If it were up to her, she’d stay past nine, by which hour she’d have a chance to spot Hugh Allison, arriving for his night’s labors. In the seven weeks she’d been here, she had seen him only twice, when some daytime errand had him calling on Mr. Harrison or the Observatory’s librarian. Even then she’d merely spied him through the window of this little room they’d put her in, just beyond the one in which they kept the ships’ chronometers, hundreds of them, here for adjustment and repair, ticking madly, practically begging to get up and walk, as in some fairy tale. Spending six d
ays a week in here, she scarcely saw the other computers or the astronomers, let alone the 9.6-inch refractor and the Great Equatorial, whose nightly grindings didn’t commence until she was asleep at Mrs. O’Toole’s. “And where does Mr. Allison focus his attention?” she’d once asked Professor Harkness. “I don’t know that he does focus” was the only response.
Even so, she would not lose her new optimism, her belief that this job might lead not only to more money but to some imaginative perspective from which she could regard herself as the denizen of some faraway star instead of the overheated little District of Columbia.

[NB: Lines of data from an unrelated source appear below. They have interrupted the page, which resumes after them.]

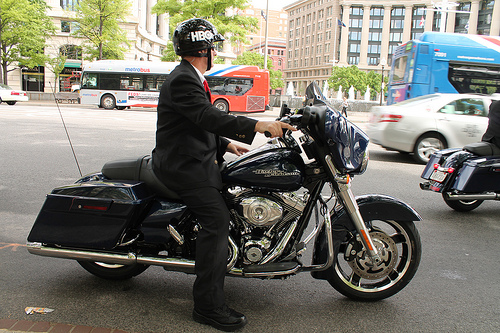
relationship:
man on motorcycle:
[148, 21, 293, 327] [21, 60, 421, 303]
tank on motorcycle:
[224, 143, 306, 192] [21, 60, 421, 303]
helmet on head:
[173, 20, 219, 51] [176, 12, 225, 77]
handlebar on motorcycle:
[262, 100, 305, 138] [26, 83, 420, 302]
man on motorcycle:
[148, 21, 293, 333] [77, 137, 407, 264]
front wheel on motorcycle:
[324, 216, 421, 302] [21, 60, 421, 303]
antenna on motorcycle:
[43, 77, 86, 177] [21, 60, 421, 303]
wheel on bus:
[98, 92, 118, 108] [77, 60, 269, 115]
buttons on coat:
[232, 126, 247, 142] [151, 61, 261, 189]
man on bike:
[148, 21, 293, 327] [24, 82, 421, 303]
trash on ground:
[24, 303, 57, 318] [0, 103, 499, 332]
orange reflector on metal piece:
[359, 226, 373, 252] [338, 184, 382, 264]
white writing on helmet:
[187, 29, 213, 45] [170, 17, 221, 54]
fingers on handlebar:
[265, 119, 297, 139] [262, 100, 305, 138]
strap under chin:
[200, 46, 210, 71] [208, 58, 213, 68]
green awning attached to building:
[59, 59, 84, 69] [39, 0, 96, 100]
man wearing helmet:
[148, 21, 293, 333] [175, 20, 222, 55]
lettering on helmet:
[190, 29, 213, 41] [171, 17, 226, 56]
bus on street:
[77, 60, 269, 115] [2, 95, 499, 331]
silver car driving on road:
[360, 81, 483, 166] [5, 104, 155, 209]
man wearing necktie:
[148, 21, 293, 327] [203, 78, 216, 105]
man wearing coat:
[148, 21, 293, 327] [151, 59, 261, 192]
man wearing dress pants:
[148, 21, 293, 333] [152, 155, 273, 331]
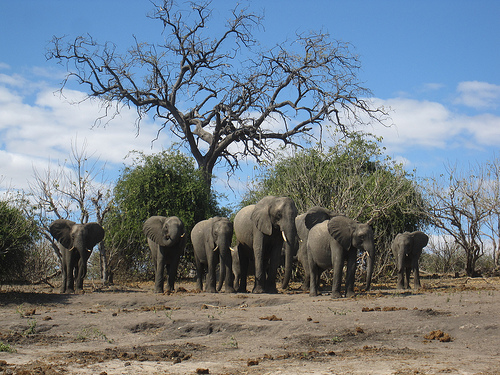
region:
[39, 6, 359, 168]
Large dead tree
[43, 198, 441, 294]
Herd of elephants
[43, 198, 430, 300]
Six elephants that can actually be seen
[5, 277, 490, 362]
Large area of ground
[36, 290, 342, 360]
Holes and little hills in dirt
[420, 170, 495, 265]
Small dead tree on right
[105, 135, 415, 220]
Green trees in background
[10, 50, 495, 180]
Big blue sky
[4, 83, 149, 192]
White clouds in the blue sky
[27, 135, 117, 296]
Dead tree on the left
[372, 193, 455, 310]
an elephant standing in a field.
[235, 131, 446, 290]
a tree filled with leaves.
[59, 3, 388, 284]
a tree in a field of dry grass.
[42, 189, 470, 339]
a herd of elephants on a dirt field.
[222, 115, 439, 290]
a tree with lots of green leaves.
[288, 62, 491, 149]
a cloud in a blue sky.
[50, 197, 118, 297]
an elephant standing in a dirt field.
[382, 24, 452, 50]
a section of clear blue sky.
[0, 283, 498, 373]
a field with patches of grass.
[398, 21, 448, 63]
a section of clear blue sky.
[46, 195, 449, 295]
group of gray elephants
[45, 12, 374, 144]
leafless tree behind elephants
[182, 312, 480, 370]
dirt and sand on the ground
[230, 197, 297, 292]
tall elephant standing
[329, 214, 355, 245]
ear of gray elephant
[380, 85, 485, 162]
white clouds in the sky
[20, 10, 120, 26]
clear sunny blue sky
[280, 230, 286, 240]
white tusk of elephant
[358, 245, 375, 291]
nose of gray elephant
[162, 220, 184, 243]
head of gray elephant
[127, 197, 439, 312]
herd of grey elephants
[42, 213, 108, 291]
elephant with ears fanned out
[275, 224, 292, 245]
white tusk of elephant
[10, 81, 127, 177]
large white fluffy clouds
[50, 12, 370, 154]
tree with no leaves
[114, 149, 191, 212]
tree with green leaves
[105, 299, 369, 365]
dusty dirt ground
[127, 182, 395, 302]
elephants standing on dirt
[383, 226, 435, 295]
small grey elephant by tree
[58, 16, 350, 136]
tall bare tree behind elephants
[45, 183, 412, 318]
pack of elephants are walking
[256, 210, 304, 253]
elephant has white tusks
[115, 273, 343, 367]
bare ground under elephants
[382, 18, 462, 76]
sky is blue and cloudy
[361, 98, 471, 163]
white puffy clouds in sky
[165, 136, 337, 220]
green trees behind bare tree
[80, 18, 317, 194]
tree behind elephants is tall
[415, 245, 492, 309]
brown grass on ground behind rightmost elephant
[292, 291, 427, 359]
dirt clumps on bare ground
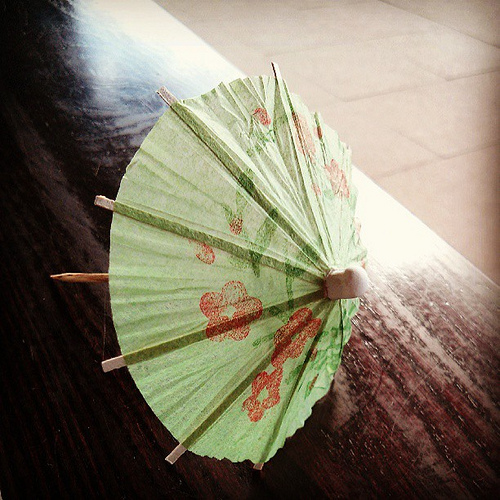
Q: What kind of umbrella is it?
A: Cocktail.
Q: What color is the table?
A: Brown.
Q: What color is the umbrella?
A: Green.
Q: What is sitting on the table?
A: An umbrella.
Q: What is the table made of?
A: Wood.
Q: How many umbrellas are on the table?
A: One.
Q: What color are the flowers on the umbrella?
A: Red.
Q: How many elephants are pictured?
A: Zero.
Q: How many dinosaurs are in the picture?
A: Zero.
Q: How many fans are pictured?
A: One.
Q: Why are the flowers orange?
A: Design.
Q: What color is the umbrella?
A: Green.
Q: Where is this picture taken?
A: Table.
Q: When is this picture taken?
A: At a window.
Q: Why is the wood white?
A: Sunshine.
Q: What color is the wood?
A: Brown.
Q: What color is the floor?
A: White.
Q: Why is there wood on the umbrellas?
A: Support.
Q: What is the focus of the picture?
A: Toothpick umbrella.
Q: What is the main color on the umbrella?
A: Green.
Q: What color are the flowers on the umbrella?
A: Red.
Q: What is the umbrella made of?
A: Toothpicks and paper.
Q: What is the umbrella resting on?
A: Wood.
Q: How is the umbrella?
A: Open.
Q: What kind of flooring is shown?
A: Tiles.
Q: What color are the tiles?
A: Beige.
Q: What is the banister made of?
A: Wood.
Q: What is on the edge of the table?
A: Light.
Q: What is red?
A: Flowers.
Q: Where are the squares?
A: Top right.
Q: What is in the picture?
A: Umbrella.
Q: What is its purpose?
A: Drink decoration.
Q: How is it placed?
A: Sideways.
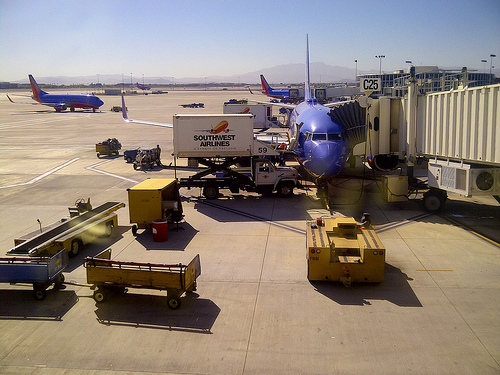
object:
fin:
[28, 73, 48, 95]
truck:
[171, 112, 299, 203]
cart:
[0, 248, 69, 301]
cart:
[82, 247, 200, 310]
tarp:
[0, 58, 499, 374]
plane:
[210, 119, 229, 134]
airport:
[0, 50, 500, 375]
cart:
[95, 138, 122, 159]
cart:
[13, 197, 119, 255]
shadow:
[91, 290, 221, 334]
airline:
[193, 134, 236, 146]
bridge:
[326, 65, 499, 216]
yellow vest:
[126, 177, 177, 223]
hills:
[8, 61, 500, 83]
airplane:
[135, 82, 149, 90]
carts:
[124, 148, 152, 164]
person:
[155, 144, 160, 160]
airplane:
[5, 73, 105, 112]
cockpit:
[301, 124, 343, 149]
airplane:
[120, 32, 358, 180]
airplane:
[259, 74, 290, 98]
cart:
[126, 178, 186, 237]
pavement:
[0, 86, 500, 373]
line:
[0, 157, 79, 190]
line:
[84, 158, 138, 183]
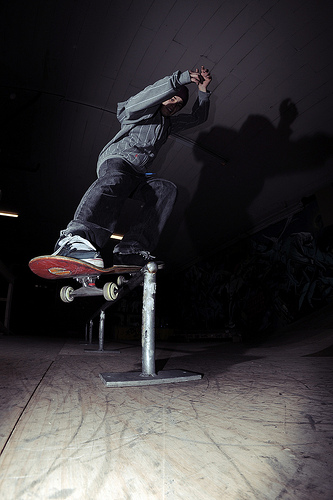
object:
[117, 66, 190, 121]
arm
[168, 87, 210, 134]
arm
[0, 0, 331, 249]
roof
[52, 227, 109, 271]
shoes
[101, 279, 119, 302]
wheel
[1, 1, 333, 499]
background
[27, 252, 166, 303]
skateboard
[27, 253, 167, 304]
board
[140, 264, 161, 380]
leg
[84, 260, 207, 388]
bench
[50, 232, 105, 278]
feet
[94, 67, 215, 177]
sweater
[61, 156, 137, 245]
leg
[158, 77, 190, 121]
head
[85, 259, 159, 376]
rail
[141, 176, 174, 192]
thigh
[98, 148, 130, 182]
thigh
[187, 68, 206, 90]
hand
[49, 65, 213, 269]
boy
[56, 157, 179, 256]
pants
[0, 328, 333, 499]
ground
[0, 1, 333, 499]
photo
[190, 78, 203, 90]
fingers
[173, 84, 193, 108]
hat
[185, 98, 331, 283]
shadow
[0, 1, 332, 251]
ceiling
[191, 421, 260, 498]
mark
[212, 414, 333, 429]
mark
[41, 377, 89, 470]
mark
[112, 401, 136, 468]
mark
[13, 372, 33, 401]
mark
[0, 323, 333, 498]
floor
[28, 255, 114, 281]
bottom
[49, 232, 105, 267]
foot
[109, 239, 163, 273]
foot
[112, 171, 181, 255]
leg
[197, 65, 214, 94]
hand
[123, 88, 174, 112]
stripes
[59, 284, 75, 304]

Venus, alas, was failing to prove such an alternative home, not with Professor Harkness as its sober governor and her own attentions limited to the planet’s movements on one day three years ago. Still, each evening when it came time to put away her ruler and turn down the lamp, she felt a certain pride in the accuracy of her work. She never had more than a dozen eraser shavings to sweep from her desk before walking out to the Observatory’s lobby.
There, right now, beside the pier of the 9.6-inch, whose tube and lenses were concealed on the third floor under the dome, she ran into Mr. Harrison, who was putting on a pair of gloves.
“How fancy we are,” she said, fingering the writer’s bump on her own bare middle finger as she watched the clerk struggle into the tight gray kid. “What might be the occasion for these?”
“I’m going to meet our future,” he grunted, not looking up from his efforts.
How cryptic we are, too, she thought, waving good night and stepping off into Foggy Bottom’s already thickening air. The stink hit her as forcefully as ever. The only remedy was to keep moving, exactly what the stagnant pond on E Street as well as the Potomac itself—more a lake than a river by the time it reached this basin—refused to do. As her long legs scissored east at a great clip, she again congratulated herself on not wearing any face enamel, which would only be soaking in the moisture and smells and making her carry them home. Fanny Christian was all excited about some new powders she kept on her vanity table, insisting they might soon replace paint completely, but her evangelism had little chance of converting Cynthia, who had never applied a drop of the old stuff, not even during the first year of the war, when she’d been trying to catch John May’s eye.